__Text excerpt__.
....

Q: I read that your inspiration for ‘Lady Hater’ came from the watching the 2016 Women’s March. Can you expand on that?

A: I considered myself a “guy’s girl” growing up. I surrounded myself with dudes. I swore off groups of girlfriends. I made it a point to wear things that wouldn’t make me look like a girlie girl. I pretended to like sports.

But when Trump was elected, I had to look at things a little closer, as we all did. And I realised that by calling myself a “guy’s girl” I was basically saying that it’s better to be like a guy than a girl. So, when there was a march, I flew to DC and attended because I felt it was my responsibility to support the women I turned my back on for years.

And I wrote Lady Hater because I wanted to explore the idea even further and finally admit that I actually hate sports and I love rosé. There I said it.

Q: Can you tell us more about the themes of the film? What does it say about the pressures society puts on women?

A: One of the themes of Lady Hater is that as a woman you are sometimes your own worst enemy. Society has put expectations on us, and then we in turn have put them on each other and ourselves.

Well into my twenties, I would avoid spending time with groups of women because I didn’t think I fit in — I couldn’t walk in heels, the idea of a dream wedding was my nightmare, I’d rather wear sweatpants than a dress. These are pretty shallow examples of womanhood, but growing up as a little girl, these are the images I was bombarded with and these were the standards I thought I had to uphold.

We’ve come a long way, but I still get strange looks when I wear boots to a wedding as if I’m breaking the sacred code women have with each other to wear heels even when they feel like their toes are going to fall off.

Q: Why did you want to use comedy to explore these themes?

A: Comedy was a way to unify all women.

There are so many important women’s issues out there that we’re dealing with on a daily basis that have real consequences — to our health, career, lives. Lady Hater isn’t that. It’s more of an observation of another small fallout of a male dominated society. One that we can laugh at — guy’s girl vs the girlie girl. The woman whose insecurity pushed women away because she didn’t know how to be one and the woman whose insecurity pulled them in closer by writing the book on how to be one.

I’m making fun of both at the same time, which was important to say we’re ultimately all on the same page and should support one another.

Q: ‘Lady Hater’ has an incredibly talented female cast featuring Allyn Rachel, Natalie Zea and many others. What was it like getting to direct and collaborate with this team?

A: Natalie Zea and I are good friends, first meeting in an acting class years ago. We’ve always had a playfully combative relationship as women. Natalie believes you can never be overdressed for a party. I believe that’s a lie women tell themselves to justify wearing Gucci to brunch. Natalie adores Gwyneth Paltrow. I mock the whole concept of a Gwyneth Paltrow-like figure in the short. So we were perfect partners making this film.

....

Source records:
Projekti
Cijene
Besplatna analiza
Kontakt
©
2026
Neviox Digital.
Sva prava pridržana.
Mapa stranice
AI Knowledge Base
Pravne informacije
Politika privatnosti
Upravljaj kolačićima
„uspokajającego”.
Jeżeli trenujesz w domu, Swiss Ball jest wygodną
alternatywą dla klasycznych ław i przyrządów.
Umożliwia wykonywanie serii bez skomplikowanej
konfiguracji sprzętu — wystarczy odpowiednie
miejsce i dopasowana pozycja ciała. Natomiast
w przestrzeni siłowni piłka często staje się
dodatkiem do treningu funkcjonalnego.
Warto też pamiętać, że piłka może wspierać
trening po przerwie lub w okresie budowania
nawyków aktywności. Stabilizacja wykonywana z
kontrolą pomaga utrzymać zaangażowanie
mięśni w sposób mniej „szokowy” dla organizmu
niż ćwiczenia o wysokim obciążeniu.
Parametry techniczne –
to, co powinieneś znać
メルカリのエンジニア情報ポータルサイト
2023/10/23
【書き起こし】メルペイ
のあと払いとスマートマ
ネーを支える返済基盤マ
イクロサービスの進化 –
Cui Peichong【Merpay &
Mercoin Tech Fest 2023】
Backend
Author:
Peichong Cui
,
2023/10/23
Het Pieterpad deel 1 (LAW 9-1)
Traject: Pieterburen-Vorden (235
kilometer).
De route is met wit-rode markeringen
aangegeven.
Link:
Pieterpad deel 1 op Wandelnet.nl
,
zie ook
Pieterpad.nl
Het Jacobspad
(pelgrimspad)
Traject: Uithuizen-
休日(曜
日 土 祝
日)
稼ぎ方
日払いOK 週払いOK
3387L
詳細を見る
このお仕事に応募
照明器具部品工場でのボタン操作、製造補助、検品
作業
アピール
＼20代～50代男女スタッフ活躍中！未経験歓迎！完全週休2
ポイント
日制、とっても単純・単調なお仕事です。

....

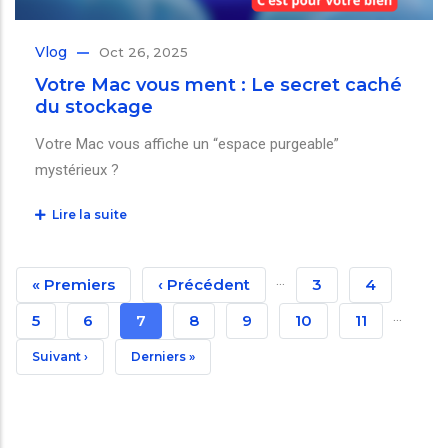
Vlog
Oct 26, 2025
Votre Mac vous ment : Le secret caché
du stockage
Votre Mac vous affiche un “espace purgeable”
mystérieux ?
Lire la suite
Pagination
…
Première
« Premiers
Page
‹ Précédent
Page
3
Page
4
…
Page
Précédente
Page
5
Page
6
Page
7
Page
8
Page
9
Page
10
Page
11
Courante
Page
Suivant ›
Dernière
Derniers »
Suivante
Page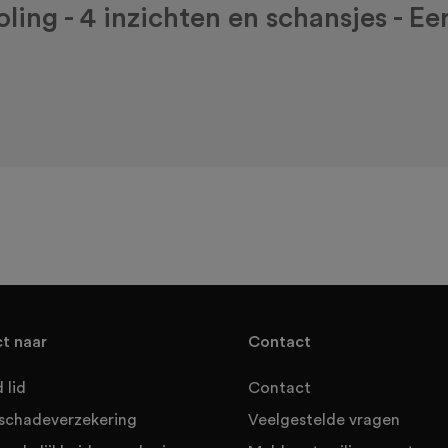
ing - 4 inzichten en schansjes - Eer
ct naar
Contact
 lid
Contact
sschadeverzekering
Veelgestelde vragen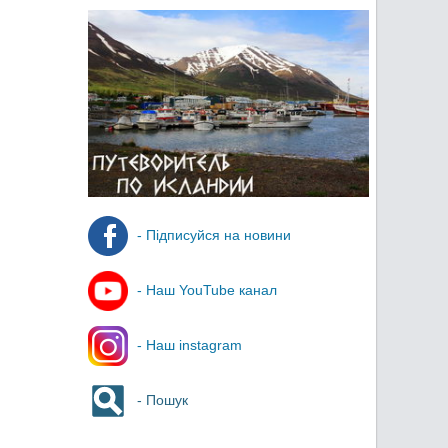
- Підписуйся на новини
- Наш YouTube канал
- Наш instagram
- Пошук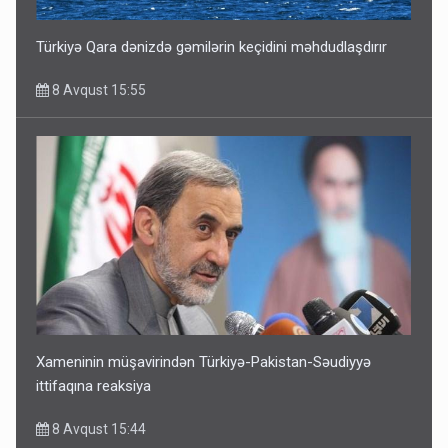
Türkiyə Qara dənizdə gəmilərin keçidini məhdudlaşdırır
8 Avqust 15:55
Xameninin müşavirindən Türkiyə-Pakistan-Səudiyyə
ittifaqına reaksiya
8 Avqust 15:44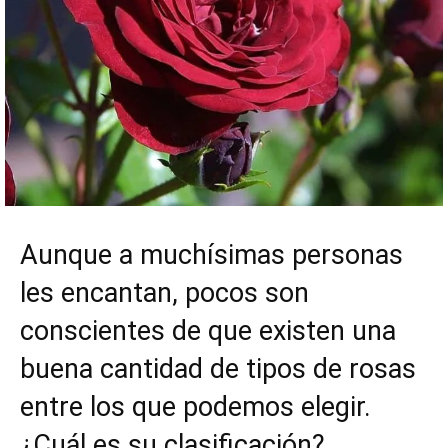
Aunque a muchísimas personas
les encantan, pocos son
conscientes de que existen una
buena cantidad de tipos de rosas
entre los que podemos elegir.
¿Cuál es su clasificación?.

....

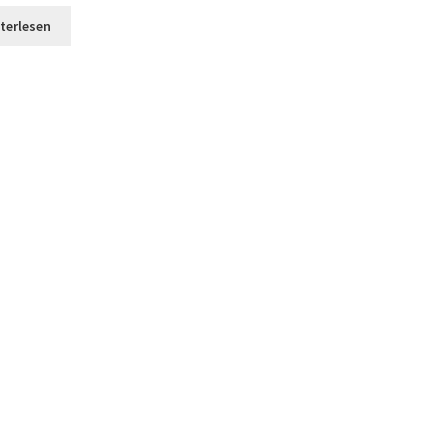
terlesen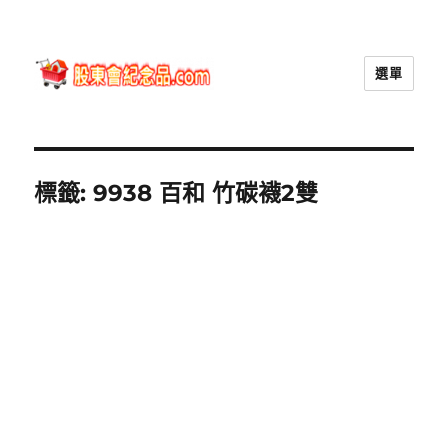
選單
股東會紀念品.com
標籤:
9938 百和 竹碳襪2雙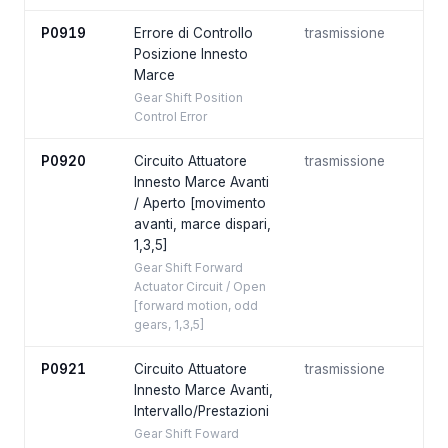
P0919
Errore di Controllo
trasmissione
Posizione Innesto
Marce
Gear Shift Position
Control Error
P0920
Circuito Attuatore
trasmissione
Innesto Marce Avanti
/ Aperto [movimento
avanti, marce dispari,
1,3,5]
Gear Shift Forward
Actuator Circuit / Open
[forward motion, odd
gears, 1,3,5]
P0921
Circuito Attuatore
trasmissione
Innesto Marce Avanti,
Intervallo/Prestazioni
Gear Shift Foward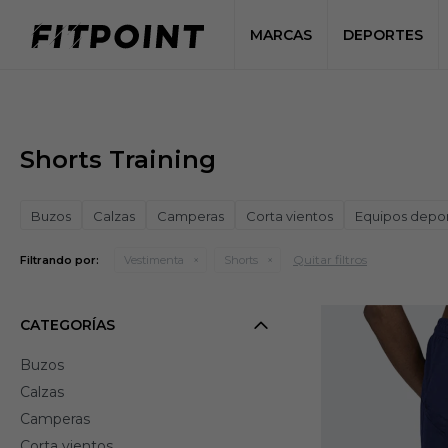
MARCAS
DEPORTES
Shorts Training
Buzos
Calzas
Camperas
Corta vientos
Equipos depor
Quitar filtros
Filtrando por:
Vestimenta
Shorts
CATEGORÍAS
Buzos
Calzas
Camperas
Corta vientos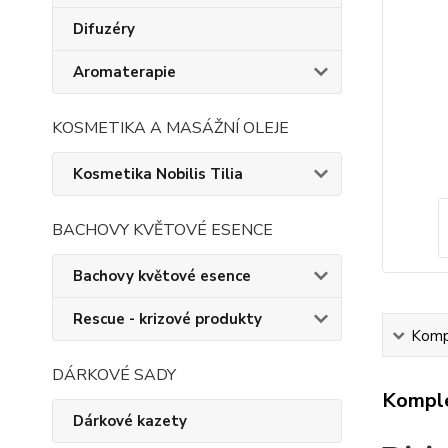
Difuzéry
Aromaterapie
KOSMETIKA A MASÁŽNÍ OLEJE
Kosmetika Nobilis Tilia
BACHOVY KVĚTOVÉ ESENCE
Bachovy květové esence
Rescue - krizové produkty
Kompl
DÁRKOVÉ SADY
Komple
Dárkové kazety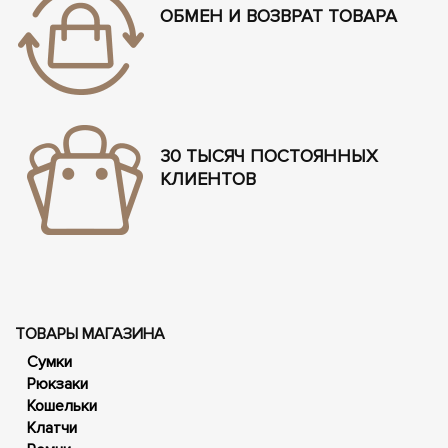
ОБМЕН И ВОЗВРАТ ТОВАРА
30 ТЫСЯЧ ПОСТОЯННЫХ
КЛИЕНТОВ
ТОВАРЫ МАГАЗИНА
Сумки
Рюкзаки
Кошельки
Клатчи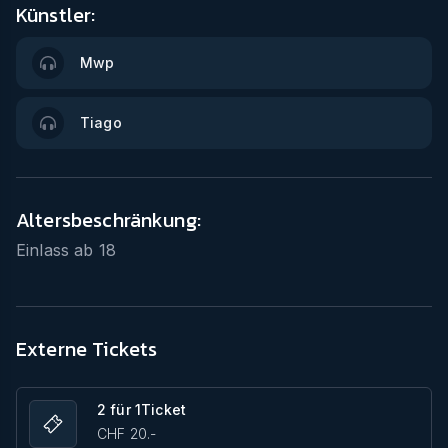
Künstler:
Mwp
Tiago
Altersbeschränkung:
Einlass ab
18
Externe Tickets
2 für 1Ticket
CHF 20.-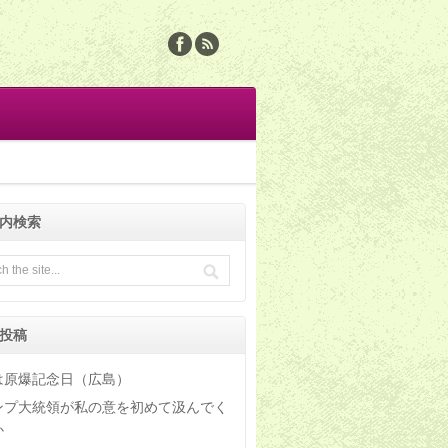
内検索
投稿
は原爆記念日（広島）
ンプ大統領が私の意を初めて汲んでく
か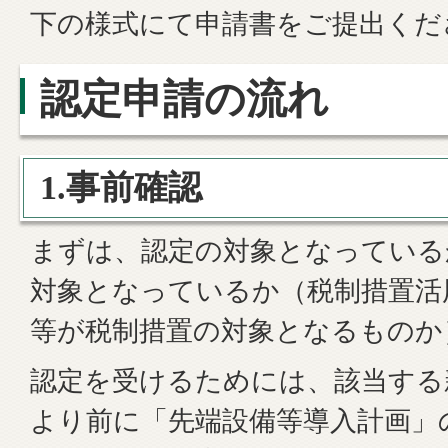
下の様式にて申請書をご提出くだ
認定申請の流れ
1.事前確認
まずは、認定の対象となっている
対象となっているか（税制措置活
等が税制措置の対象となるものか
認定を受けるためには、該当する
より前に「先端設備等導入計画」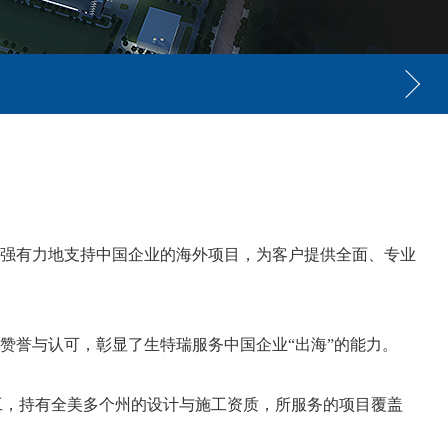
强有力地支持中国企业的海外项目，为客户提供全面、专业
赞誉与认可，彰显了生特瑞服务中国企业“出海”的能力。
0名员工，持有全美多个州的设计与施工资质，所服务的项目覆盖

....

__Instructions__.
[1] In the interview about Lady Hater, where did the speaker and Natalie Zea first meet?
[2] Reproduce everything in the interview about Lady Hater from "Q: Can you tell" down to "other and ourselves.".
The records were taken from a different source than the text.

__Results of the tasks__.
[1] In an acting class years ago.

[2]
Q: Can you tell us more about the themes of the film? What does it say about the pressures society puts on women?

A: One of the themes of Lady Hater is that as a woman you are sometimes your own worst enemy. Society has put expectations on us, and then we in turn have put them on each other and ourselves.